Türkiye'deki susam üretiminin yüzde 20'sini Manavgat susamının karşıladığı biliniyor. Altın Susam üreticisi ATB 2. Meslek Komitesi Üyesi Orhan Karasu, bölge halkının muz üretimine yöneldiğine dikkat çekerek “Manavgat Serik Aksu Bölgesinde verimli arazilerimiz vardı. Bu bölgeleri hep demir yığınına çevirdiler. Serik’ten sonra susam dikilebilecek alan kalmadı. Şuan için susam Ekimi çok zayıf. Fiyatları çok düşük olmasından dolayı millet ekimi bu sene yüzde 10’a indirdi. Yüzde 50 ekim varken yüzde 10’a indi. Bunun yanında pamuğa yöneldi. Bir ümit oradan kapı açmak istediler ondada umut bulamadılar. Susamın fiyatı yıllardır aynı işçilik maliyetleri çok yüksek” dedi.
MALİYETLER İŞÇİLİĞİ BİLE KURTARMIYOR
Karasu, susamdan elde edilen gelir ile işçilik maliyetlerini bile sağlamakta zorlandıklarını belirterek “Ben kendimi örnek veriyim; 10 dekar susam ektim, 30 bin lira işçilik parası verdim. Bu ne demektir; 1 dekarda, 1 çiftçi 50 kilo susam aldığı zaman, 10 dönümde ne yapar? 500 kilogram susam yapar. 500 kilogram susam, 50 bin TL yapar. Bilinçsiz bir çiftçi bunu yaptığı zaman ne olur; eksi 5’e düşer. eEksi 5 cepten gider. Araziye birde icar parası verirsen yani külliyen zarardasın” diye anlattı.
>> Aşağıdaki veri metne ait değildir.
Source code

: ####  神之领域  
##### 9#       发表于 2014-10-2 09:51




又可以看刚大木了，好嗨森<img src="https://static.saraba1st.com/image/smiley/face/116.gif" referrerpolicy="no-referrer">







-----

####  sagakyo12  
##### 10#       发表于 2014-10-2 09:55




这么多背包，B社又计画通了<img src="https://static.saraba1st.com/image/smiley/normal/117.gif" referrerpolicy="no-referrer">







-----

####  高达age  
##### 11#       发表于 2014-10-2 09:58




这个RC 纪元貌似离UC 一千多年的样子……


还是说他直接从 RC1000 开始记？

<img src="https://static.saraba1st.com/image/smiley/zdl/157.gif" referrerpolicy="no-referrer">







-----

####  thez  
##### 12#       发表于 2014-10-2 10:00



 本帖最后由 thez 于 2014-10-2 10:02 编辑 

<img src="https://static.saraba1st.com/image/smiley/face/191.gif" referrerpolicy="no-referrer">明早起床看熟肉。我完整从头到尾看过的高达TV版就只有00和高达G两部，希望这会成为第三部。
SUSAM EKİMİ YÜZDE 10’A DÜŞTÜ
Ekilebilecek alan kalmadığını, arazilerin icara verildiğine dikkat çeken Karasu, “Geniş ekilebilecek araziler icara verildi. Manavgat’tan Aksu’ya gelene kadar tamamen muz serası oldu. Altın susamı ekecek alan kalmadı. Altın Susam ekimi yüzde 10’a düştü. Kalite bakımından bizim susamımız dünyada birinci ama ekim yok. Coğrafi işaretli Altın Susam’ımız tehlikede” diye konuştu.
SUSAM SAHİPSİZ KALDI
Akdeniz Üniversitesi Ziraat Fakültesi Tarla Bitkileri Bölüm Başkanı Üyesi Prof. Dr. Bülent Uzun, bir dönem Antalya ovalarını süsleyen ticari değeri yüksek susamın sahipsiz kaldığını söylerken, “Antalya ve özelinde Manavgat için susam ihmal edilmiş bitkidir. Susam çok kıymetli bir ürün susam ithalatı için her yıl 200 milyon doların yurtdışına gönderiliyor. Topraklarımızda üretebilecekken, yeterince üretmediğimiz için 200 milyon dolarımız yurtdışına gidiyor. Bu az bir para değil” dedi.
SUSAM DESTEK BEKLİYOR
Susamın ürün kaybı nedeniyle makinayla hasadının yapılamadığını, bu nedenle susamda en büyük sıkıntının işçilik olduğunu belirten Uzun, ıslah çalışmalarıyla makina ile hasatta ürün kaybı yaşanmayan çeşit geliştirdiklerini ancak patent için maddi desteğe ihtiyaçları olduğunu söyledi. Uzun, “Tohumun kapsülden kolay kolay ayrılmadığı bir çeşit geliştirdik. Patent için maddi destek bekliyoruz. Patentini alırsak susamda makina ile hasat çok rahat yapılır. İşçilik sorunu da ortadan kalkar” diye konuştu. Dekarda 200 kilogram ürün alınabilecek bir çeşit geliştirdiklerini ancak üreticiden talep görmediklerini anlatan Uzun, “Manavgat susamıyla aynı kalitede bir çeşit geliştirdik ancak maalesef talep yok” dedi.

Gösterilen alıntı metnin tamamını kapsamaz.